_Task details_: Using the entries that follow, transcribe only the lines from the line with "Cobertura para morte natural ou acidental;" to the line with "Notable Members", both included, exactly as they stand and without pictures.

────────────────────

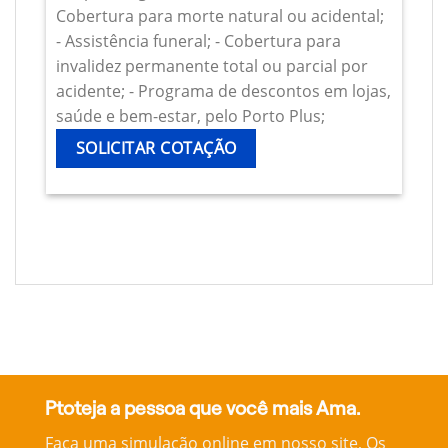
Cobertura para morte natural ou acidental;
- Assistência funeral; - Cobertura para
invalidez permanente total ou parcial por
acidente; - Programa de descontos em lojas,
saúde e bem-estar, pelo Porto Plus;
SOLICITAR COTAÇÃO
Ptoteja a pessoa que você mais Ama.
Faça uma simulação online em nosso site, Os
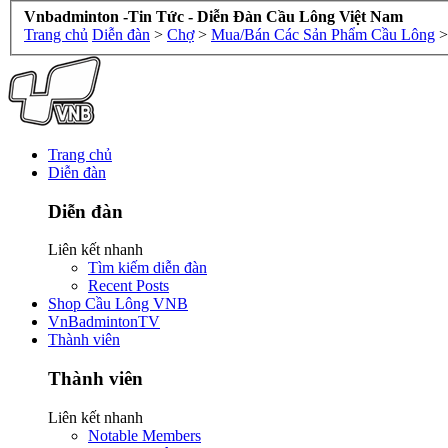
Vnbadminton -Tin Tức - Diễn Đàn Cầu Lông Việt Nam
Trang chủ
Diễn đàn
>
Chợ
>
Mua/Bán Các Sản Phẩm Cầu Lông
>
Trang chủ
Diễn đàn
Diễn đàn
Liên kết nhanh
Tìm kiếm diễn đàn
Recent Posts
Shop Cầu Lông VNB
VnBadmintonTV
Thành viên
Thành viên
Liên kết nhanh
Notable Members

────────────────────

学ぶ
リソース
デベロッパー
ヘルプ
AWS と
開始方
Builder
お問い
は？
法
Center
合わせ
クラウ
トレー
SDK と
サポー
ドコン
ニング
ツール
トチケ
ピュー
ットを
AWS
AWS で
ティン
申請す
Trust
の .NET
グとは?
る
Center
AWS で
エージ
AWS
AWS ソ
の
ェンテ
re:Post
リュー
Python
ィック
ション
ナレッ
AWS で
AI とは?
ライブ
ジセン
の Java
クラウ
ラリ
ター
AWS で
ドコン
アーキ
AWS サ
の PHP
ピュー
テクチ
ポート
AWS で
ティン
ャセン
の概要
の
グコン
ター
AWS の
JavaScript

────────────────────

_Answer to this task_:
Cobertura para morte natural ou acidental;
- Assistência funeral; - Cobertura para
invalidez permanente total ou parcial por
acidente; - Programa de descontos em lojas,
saúde e bem-estar, pelo Porto Plus;
SOLICITAR COTAÇÃO
Ptoteja a pessoa que você mais Ama.
Faça uma simulação online em nosso site, Os
Vnbadminton -Tin Tức - Diễn Đàn Cầu Lông Việt Nam
Trang chủ
Diễn đàn
>
Chợ
>
Mua/Bán Các Sản Phẩm Cầu Lông
>
Trang chủ
Diễn đàn
Diễn đàn
Liên kết nhanh
Tìm kiếm diễn đàn
Recent Posts
Shop Cầu Lông VNB
VnBadmintonTV
Thành viên
Thành viên
Liên kết nhanh
Notable Members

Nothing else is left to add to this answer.